:: PROVIDED DATA ::

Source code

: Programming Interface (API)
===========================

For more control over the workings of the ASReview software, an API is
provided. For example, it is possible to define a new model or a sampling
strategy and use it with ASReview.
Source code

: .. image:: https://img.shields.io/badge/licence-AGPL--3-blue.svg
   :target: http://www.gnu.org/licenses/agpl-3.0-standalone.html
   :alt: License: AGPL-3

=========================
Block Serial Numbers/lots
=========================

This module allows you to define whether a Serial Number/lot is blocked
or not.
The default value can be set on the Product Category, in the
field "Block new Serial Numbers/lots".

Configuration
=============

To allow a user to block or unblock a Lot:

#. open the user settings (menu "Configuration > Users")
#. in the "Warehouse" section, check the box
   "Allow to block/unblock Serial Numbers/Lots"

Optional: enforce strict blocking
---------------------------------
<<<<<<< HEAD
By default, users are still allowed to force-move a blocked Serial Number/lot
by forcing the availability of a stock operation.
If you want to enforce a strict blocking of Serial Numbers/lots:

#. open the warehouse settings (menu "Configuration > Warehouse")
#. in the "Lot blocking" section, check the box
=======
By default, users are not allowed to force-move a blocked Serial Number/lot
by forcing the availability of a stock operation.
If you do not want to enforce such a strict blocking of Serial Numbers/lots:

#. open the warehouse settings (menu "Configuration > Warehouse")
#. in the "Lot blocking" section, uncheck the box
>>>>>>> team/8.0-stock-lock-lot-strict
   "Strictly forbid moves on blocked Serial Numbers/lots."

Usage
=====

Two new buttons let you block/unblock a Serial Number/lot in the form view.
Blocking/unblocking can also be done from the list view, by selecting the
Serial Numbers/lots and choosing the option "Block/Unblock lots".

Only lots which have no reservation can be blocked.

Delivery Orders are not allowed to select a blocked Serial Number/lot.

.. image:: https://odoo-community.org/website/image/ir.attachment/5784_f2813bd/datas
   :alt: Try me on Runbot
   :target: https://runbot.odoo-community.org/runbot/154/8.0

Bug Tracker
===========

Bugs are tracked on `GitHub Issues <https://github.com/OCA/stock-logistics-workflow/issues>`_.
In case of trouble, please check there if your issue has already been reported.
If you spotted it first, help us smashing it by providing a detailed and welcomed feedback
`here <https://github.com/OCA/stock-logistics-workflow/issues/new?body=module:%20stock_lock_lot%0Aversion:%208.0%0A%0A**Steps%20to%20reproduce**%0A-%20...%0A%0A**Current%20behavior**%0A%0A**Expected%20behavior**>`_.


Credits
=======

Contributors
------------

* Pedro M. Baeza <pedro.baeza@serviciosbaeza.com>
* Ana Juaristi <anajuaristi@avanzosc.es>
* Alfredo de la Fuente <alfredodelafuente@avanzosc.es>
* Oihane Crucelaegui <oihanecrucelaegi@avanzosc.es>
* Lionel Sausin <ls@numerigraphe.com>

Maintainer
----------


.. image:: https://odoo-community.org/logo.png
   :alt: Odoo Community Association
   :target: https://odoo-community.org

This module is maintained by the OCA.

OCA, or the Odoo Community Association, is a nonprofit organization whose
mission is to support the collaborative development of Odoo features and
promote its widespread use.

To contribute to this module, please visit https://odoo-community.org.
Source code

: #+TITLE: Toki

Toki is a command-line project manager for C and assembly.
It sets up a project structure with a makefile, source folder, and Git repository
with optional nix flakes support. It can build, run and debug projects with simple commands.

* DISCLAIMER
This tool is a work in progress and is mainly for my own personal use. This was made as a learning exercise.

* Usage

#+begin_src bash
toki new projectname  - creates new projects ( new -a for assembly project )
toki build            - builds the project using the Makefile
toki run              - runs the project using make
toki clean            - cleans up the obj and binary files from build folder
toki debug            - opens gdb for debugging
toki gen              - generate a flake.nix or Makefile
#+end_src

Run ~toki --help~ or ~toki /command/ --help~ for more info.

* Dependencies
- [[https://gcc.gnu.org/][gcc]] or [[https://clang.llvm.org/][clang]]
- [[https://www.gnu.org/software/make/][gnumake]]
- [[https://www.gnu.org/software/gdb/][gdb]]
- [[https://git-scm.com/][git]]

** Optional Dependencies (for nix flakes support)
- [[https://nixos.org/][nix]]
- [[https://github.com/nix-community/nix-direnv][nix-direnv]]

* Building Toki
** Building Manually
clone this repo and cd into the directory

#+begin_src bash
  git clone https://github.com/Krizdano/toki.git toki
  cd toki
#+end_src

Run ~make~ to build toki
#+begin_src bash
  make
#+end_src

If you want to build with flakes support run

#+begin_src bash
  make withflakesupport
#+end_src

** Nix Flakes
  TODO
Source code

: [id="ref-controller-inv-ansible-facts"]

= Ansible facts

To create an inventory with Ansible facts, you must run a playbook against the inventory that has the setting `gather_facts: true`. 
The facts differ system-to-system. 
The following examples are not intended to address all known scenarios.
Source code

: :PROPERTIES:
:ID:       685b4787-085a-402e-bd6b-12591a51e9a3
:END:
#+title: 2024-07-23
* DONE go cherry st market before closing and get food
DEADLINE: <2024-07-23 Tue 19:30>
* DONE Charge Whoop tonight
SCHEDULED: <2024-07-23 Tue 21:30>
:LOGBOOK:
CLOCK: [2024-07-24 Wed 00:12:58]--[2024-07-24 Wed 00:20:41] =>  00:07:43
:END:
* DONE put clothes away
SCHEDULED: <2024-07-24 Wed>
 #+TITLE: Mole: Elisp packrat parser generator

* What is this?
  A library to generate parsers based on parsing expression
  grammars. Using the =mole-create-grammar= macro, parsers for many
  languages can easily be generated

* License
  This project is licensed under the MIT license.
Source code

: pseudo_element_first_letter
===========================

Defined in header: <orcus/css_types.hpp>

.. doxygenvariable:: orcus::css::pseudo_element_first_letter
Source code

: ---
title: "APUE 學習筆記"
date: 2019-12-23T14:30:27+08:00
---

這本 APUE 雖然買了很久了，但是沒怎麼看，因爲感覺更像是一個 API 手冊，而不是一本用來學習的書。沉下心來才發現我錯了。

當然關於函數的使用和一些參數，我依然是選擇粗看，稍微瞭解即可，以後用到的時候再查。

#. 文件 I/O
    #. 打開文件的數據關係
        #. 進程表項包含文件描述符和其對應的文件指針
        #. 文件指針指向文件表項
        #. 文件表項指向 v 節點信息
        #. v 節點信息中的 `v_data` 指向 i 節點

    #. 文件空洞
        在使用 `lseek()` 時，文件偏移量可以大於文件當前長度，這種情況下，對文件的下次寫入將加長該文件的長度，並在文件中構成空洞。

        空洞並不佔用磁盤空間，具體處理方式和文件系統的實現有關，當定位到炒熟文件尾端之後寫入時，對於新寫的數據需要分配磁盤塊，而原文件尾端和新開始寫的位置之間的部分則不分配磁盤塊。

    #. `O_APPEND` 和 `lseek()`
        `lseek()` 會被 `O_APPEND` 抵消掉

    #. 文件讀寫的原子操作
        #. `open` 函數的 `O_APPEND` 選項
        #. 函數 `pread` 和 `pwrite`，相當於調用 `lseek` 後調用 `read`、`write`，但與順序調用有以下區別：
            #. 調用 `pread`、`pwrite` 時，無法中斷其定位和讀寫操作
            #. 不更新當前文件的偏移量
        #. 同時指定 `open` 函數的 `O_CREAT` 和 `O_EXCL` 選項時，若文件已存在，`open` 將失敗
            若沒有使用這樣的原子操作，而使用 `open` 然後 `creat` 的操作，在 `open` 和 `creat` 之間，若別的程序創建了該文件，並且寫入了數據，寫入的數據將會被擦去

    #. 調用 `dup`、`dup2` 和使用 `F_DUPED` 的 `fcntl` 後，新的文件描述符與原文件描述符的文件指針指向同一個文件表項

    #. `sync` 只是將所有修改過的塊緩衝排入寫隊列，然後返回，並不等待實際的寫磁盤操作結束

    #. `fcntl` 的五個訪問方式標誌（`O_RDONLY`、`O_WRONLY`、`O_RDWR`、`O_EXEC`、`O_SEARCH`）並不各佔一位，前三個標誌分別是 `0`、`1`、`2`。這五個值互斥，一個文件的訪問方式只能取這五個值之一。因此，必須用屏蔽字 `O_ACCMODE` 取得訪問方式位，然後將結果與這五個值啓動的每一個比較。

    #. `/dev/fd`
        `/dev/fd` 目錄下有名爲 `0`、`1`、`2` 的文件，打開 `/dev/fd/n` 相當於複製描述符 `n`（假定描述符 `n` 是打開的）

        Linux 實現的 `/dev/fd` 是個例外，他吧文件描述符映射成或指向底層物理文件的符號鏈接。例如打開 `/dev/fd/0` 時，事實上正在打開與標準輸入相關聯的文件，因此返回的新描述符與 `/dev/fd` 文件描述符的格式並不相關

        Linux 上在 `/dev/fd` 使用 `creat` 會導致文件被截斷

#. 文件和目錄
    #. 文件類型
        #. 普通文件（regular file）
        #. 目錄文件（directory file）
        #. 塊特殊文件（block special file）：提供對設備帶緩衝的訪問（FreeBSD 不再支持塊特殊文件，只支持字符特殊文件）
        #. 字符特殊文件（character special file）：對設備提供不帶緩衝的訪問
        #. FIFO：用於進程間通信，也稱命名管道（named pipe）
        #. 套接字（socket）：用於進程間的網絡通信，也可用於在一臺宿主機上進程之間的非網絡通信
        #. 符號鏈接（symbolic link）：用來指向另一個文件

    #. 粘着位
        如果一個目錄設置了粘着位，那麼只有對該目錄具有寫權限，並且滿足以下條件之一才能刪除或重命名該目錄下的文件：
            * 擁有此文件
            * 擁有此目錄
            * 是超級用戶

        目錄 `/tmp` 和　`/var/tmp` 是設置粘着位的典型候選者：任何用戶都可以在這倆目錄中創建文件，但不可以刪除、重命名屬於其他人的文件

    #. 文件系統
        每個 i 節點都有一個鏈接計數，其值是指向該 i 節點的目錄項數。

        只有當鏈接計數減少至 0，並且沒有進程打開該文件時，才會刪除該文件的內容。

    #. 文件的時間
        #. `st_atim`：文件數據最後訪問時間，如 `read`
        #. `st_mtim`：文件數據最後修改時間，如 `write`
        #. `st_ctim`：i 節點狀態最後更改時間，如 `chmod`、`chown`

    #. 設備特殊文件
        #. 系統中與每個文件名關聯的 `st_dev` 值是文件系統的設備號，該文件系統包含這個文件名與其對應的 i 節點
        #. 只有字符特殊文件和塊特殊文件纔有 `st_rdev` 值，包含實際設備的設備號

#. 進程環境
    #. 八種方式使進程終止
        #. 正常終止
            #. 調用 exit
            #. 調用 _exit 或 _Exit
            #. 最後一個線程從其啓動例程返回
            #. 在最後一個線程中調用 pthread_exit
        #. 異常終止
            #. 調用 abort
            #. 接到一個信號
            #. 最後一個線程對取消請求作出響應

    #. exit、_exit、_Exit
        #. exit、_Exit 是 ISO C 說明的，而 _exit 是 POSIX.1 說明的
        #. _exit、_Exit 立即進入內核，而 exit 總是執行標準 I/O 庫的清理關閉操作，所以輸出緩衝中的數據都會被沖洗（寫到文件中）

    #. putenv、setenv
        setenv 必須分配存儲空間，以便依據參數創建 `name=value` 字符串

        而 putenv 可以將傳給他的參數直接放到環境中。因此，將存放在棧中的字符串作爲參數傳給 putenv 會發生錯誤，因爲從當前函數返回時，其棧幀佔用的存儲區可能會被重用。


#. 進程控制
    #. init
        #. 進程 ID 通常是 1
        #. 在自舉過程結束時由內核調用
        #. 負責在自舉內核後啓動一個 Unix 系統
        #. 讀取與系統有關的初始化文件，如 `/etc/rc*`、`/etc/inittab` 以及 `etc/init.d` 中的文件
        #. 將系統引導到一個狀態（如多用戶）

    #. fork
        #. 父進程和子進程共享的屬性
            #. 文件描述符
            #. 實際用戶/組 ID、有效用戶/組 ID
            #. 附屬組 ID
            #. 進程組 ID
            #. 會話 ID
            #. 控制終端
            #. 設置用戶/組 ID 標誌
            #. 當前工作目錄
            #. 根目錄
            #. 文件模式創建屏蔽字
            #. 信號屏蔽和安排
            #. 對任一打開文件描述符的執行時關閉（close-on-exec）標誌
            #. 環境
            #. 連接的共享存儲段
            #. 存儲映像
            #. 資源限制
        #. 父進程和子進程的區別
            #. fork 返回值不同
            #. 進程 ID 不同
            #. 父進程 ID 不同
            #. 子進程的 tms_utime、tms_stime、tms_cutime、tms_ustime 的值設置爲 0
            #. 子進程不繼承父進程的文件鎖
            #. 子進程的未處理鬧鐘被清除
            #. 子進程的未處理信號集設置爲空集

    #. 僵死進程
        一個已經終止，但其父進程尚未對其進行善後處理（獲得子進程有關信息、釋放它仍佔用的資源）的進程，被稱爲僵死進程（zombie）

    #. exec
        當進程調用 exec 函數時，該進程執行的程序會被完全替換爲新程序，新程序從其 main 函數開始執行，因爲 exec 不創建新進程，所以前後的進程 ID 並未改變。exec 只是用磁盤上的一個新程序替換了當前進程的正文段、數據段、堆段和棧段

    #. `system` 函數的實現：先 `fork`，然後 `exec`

:::

PROBLEM
Only the line containing "#. 進程 ID 不同" and the lines after it, through the end of the data, should be copied, exactly as they are.

TASK RESULT
            #. 進程 ID 不同
            #. 父進程 ID 不同
            #. 子進程的 tms_utime、tms_stime、tms_cutime、tms_ustime 的值設置爲 0
            #. 子進程不繼承父進程的文件鎖
            #. 子進程的未處理鬧鐘被清除
            #. 子進程的未處理信號集設置爲空集

    #. 僵死進程
        一個已經終止，但其父進程尚未對其進行善後處理（獲得子進程有關信息、釋放它仍佔用的資源）的進程，被稱爲僵死進程（zombie）

    #. exec
        當進程調用 exec 函數時，該進程執行的程序會被完全替換爲新程序，新程序從其 main 函數開始執行，因爲 exec 不創建新進程，所以前後的進程 ID 並未改變。exec 只是用磁盤上的一個新程序替換了當前進程的正文段、數據段、堆段和棧段

    #. `system` 函數的實現：先 `fork`，然後 `exec`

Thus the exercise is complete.